Too much information
“With speech, you realize that creating content is much faster and easier, and you have the ability to convey a lot of emotion and context with little effort. You can’t do that with text and the video production costs are just disproportionate, ”says Bolzer. In addition, people are often overwhelmed with too much information and stop being open after many hours in front of the screen. “We get feedback from our users about the situations in which they listen to the content. Rarely in front of the computer, but rather when they go for a walk, cook dinner, play sports or drive a car. It is the same with me with podcasts – most likely I will remember something when I can give a little attention – says the founder.
When it comes to knowledge management, companies often put a lot of time and energy into creating content that must always be up-to-date because otherwise the costs just wouldn’t add up, says Bolzer. Training for new employees would normally take place via telephones, which would have to be repeated continuously and would take a long time. With many employees working from home, communication is even more difficult to manage, which is why, according to Bolzer, many companies increasingly rely on audio content that can be consumed flexibly.

Other NLP
In the future, Bolzer wants to use Advice to focus more on a technology called Natural Language Processing – NLP for short – ie Natural Language Processing. It is a sub-field of artificial intelligence and deals with empowering computers to understand text and spoken words in a human-like manner, as defined by the American technology group IBM.

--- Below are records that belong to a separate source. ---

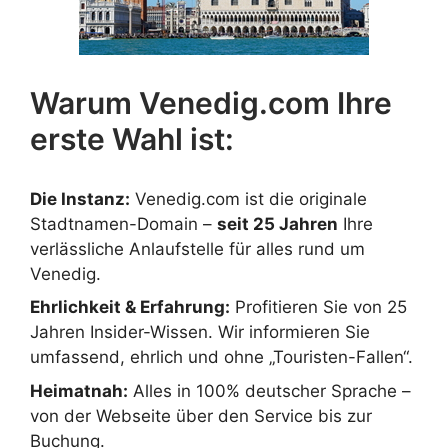
Warum Venedig.com Ihre
erste Wahl ist:
Die Instanz:
Venedig.com ist die originale
Stadtnamen-Domain –
seit 25 Jahren
Ihre
verlässliche Anlaufstelle für alles rund um
Venedig.
Ehrlichkeit & Erfahrung:
Profitieren Sie von 25
Jahren Insider-Wissen. Wir informieren Sie
umfassend, ehrlich und ohne „Touristen-Fallen“.
Heimatnah:
Alles in 100% deutscher Sprache –
von der Webseite über den Service bis zur
Buchung.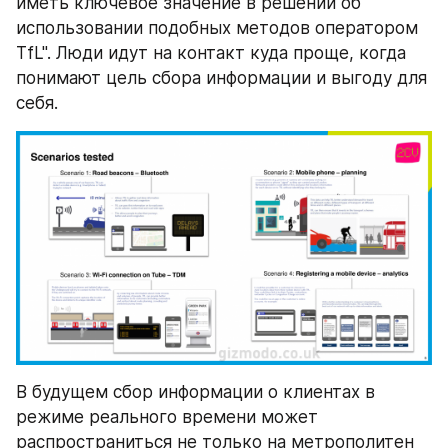
иметь ключевое значение в решении об 
использовании подобных методов оператором 
TfL". Люди идут на контакт куда проще, когда 
понимают цель сбора информации и выгоду для 
себя.
В будущем сбор информации о клиентах в 
режиме реального времени может 
распространиться не только на метрополитен 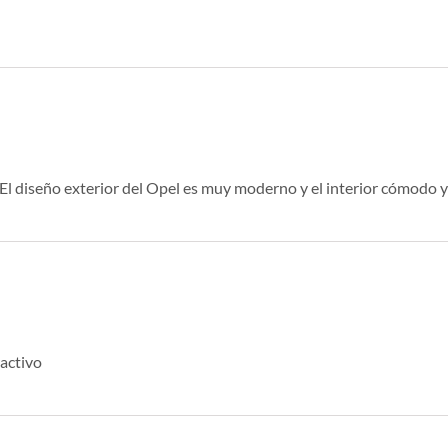
 El diseño exterior del Opel es muy moderno y el interior cómodo y
activo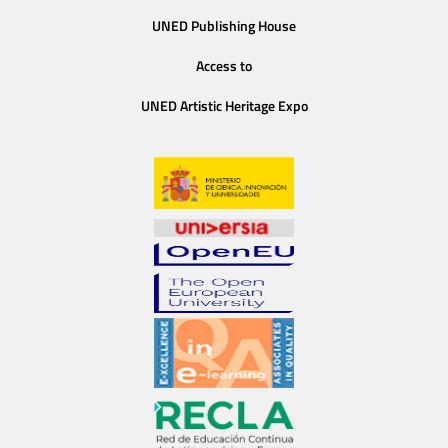
UNED Publishing House
Access to
UNED Artistic Heritage Expo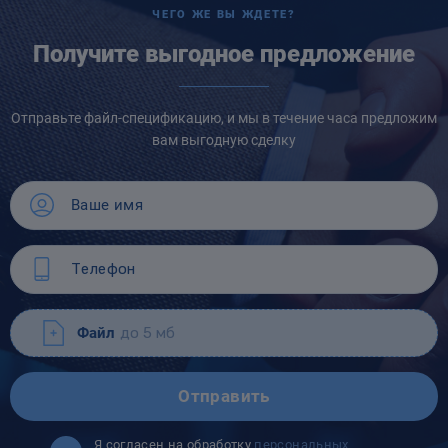
ЧЕГО ЖЕ ВЫ ЖДЕТЕ?
Получите выгодное предложение
Отправьте файл-спецификацию, и мы в течение часа предложим
вам выгодную сделку
Файл
до 5 мб
Отправить
Я согласен на обработку
персональных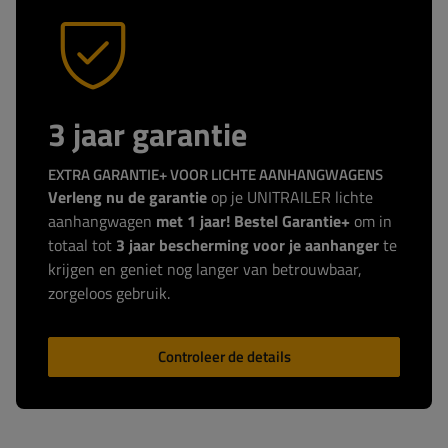
3 jaar garantie
EXTRA GARANTIE+ VOOR LICHTE AANHANGWAGENS
Verleng nu de garantie
op je UNITRAILER lichte
aanhangwagen
met 1 jaar! Bestel Garantie+
om in
totaal tot
3 jaar bescherming voor je aanhanger
te
krijgen en geniet nog langer van betrouwbaar,
zorgeloos gebruik.
Controleer de details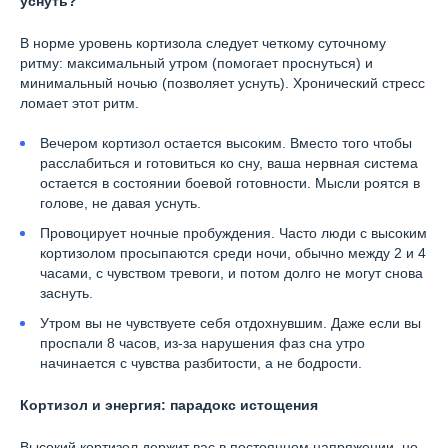
уснуть?
В норме уровень кортизола следует четкому суточному
ритму: максимальный утром (помогает проснуться) и
минимальный ночью (позволяет уснуть). Хронический стресс
ломает этот ритм.
Вечером кортизол остается высоким. Вместо того чтобы
расслабиться и готовиться ко сну, ваша нервная система
остается в состоянии боевой готовности. Мысли роятся в
голове, не давая уснуть.
Провоцирует ночные пробуждения. Часто люди с высоким
кортизолом просыпаются среди ночи, обычно между 2 и 4
часами, с чувством тревоги, и потом долго не могут снова
заснуть.
Утром вы не чувствуете себя отдохнувшим. Даже если вы
проспали 8 часов, из-за нарушения фаз сна утро
начинается с чувства разбитости, а не бодрости.
Кортизол и энергия: парадокс истощения
Высокий кортизол держит вас в постоянном напряжении, но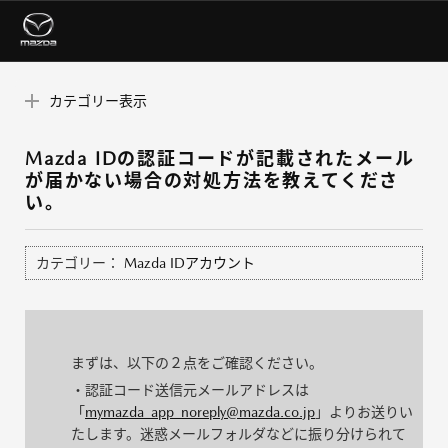
カテゴリー表示
Mazda IDの認証コードが記載されたメール
が届かない場合の対処方法を教えてくださ
い。
カテゴリー：
Mazda IDアカウント
まずは、以下の２点をご確認ください。
・認証コード送信元メールアドレスは
「
mymazda_app_noreply@mazda.co.jp
」よりお送りい
たします。迷惑メールフォルダなどに振り分けられて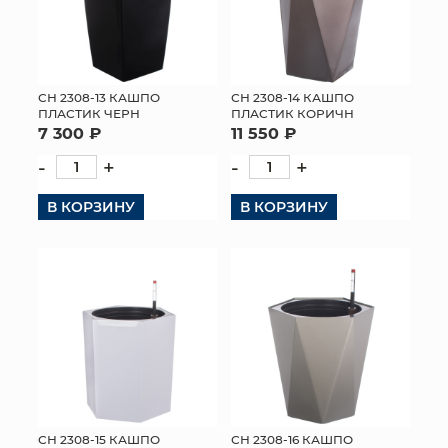
СН 2308-13 КАШПО
СН 2308-14 КАШПО
ПЛАСТИК ЧЕРН
ПЛАСТИК КОРИЧН
7 300 ₽
11 550 ₽
-
+
-
+
В КОРЗИНУ
В КОРЗИНУ
СН 2308-15 КАШПО
СН 2308-16 КАШПО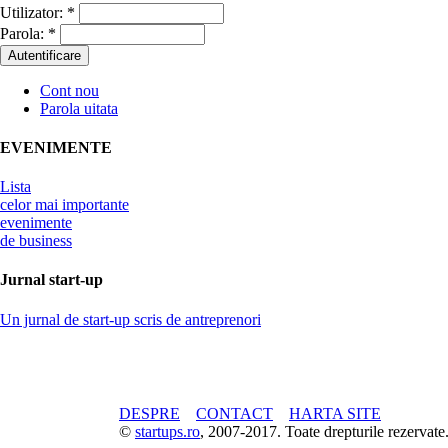
Utilizator:
*
Parola:
*
Cont nou
Parola uitata
EVENIMENTE
Lista
celor mai importante
evenimente
de business
Jurnal start-up
Un jurnal de start-up scris de antreprenori
DESPRE
CONTACT
HARTA SITE
©
startups.ro
, 2007-2017. Toate drepturile rezerva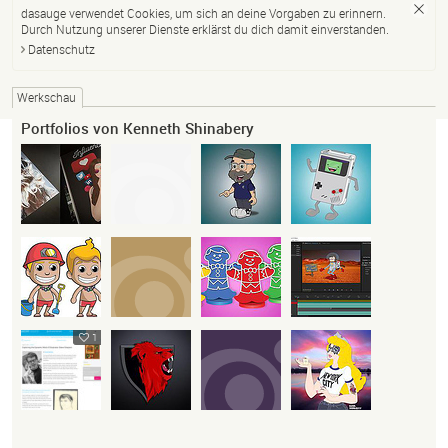
dasauge verwendet Cookies, um sich an deine Vorgaben zu erinnern.
Durch Nutzung unserer Dienste erklärst du dich damit einverstanden.
Datenschutz
Werkschau
Portfolios von Kenneth Shinabery
1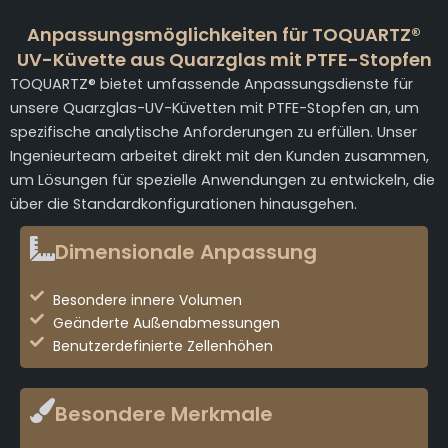
Anpassungsmöglichkeiten für TOQUARTZ®
UV-Küvette aus Quarzglas mit PTFE-Stopfen
TOQUARTZ® bietet umfassende Anpassungsdienste für
unsere Quarzglas-UV-Küvetten mit PTFE-Stopfen an, um
spezifische analytische Anforderungen zu erfüllen. Unser
Ingenieurteam arbeitet direkt mit den Kunden zusammen,
um Lösungen für spezielle Anwendungen zu entwickeln, die
über die Standardkonfigurationen hinausgehen.
Dimensionale Anpassung
Besondere innere Volumen
Geänderte Außenabmessungen
Benutzerdefinierte Zellenhöhen
Besondere Merkmale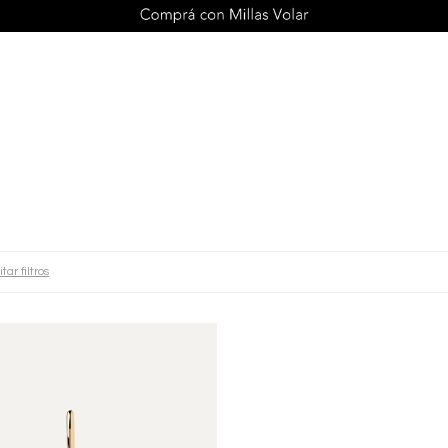
tar filtros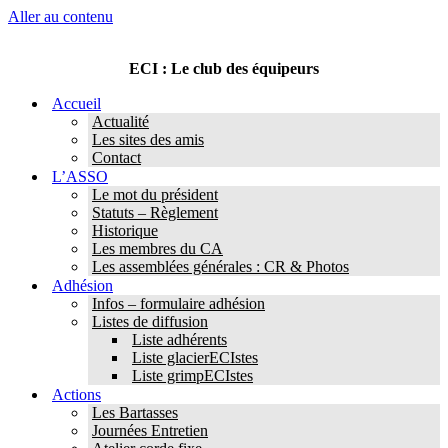
Aller au contenu
ECI : Le club des équipeurs
Accueil
Actualité
Les sites des amis
Contact
L’ASSO
Le mot du président
Statuts – Règlement
Historique
Les membres du CA
Les assemblées générales : CR & Photos
Adhésion
Infos – formulaire adhésion
Listes de diffusion
Liste adhérents
Liste glacierECIstes
Liste grimpECIstes
Actions
Les Bartasses
Journées Entretien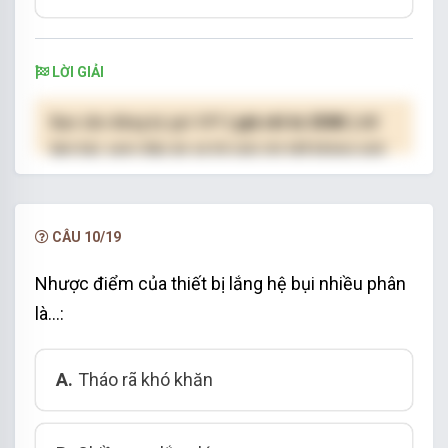
LỜI GIẢI
Bạn cần đăng ký gói VIP
( giá chỉ từ 250K )
để
làm bài, xem đáp án và lời giải chi tiết không giới
hạn.
NÂNG CẤP VIP
CÂU 10/19
Nhược điểm của thiết bị lắng hệ bụi nhiều phân
là…:
A.
Tháo rã khó khăn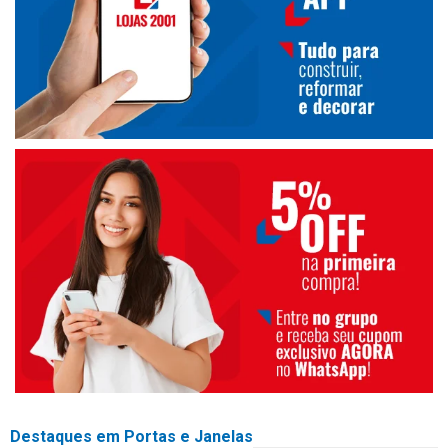
Destaques em Portas e Janelas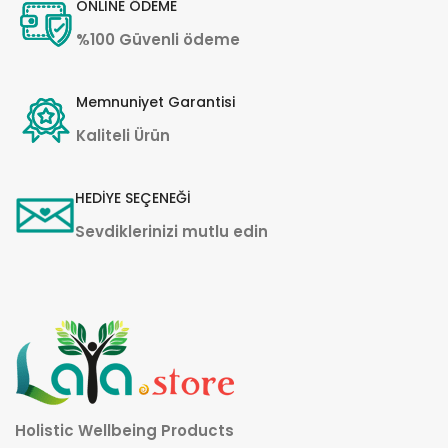
ONLINE ÖDEME
%100 Güvenli ödeme
Memnuniyet Garantisi
Kaliteli Ürün
HEDİYE SEÇENEĞİ
Sevdiklerinizi mutlu edin
Holistic Wellbeing Products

“In companies, employees share information and knowledge at all levels of the hierarchy. Much data can be assessed, not only in terms of usage, but also semantic factors, votes or stuffers. At the end of the day, you can use the model to say: Who are the experts on what topics? Where are the gaps in knowledge still in the company? Based on what we already know about a person, it is possible to create added value for the entire company ”

Sophie Bolzer

However, it is also necessary to ensure that employees do not become transparent people who could get the impression that every conversation is overheard, says the founder of Advice. Even data protection gives companies very clear rules.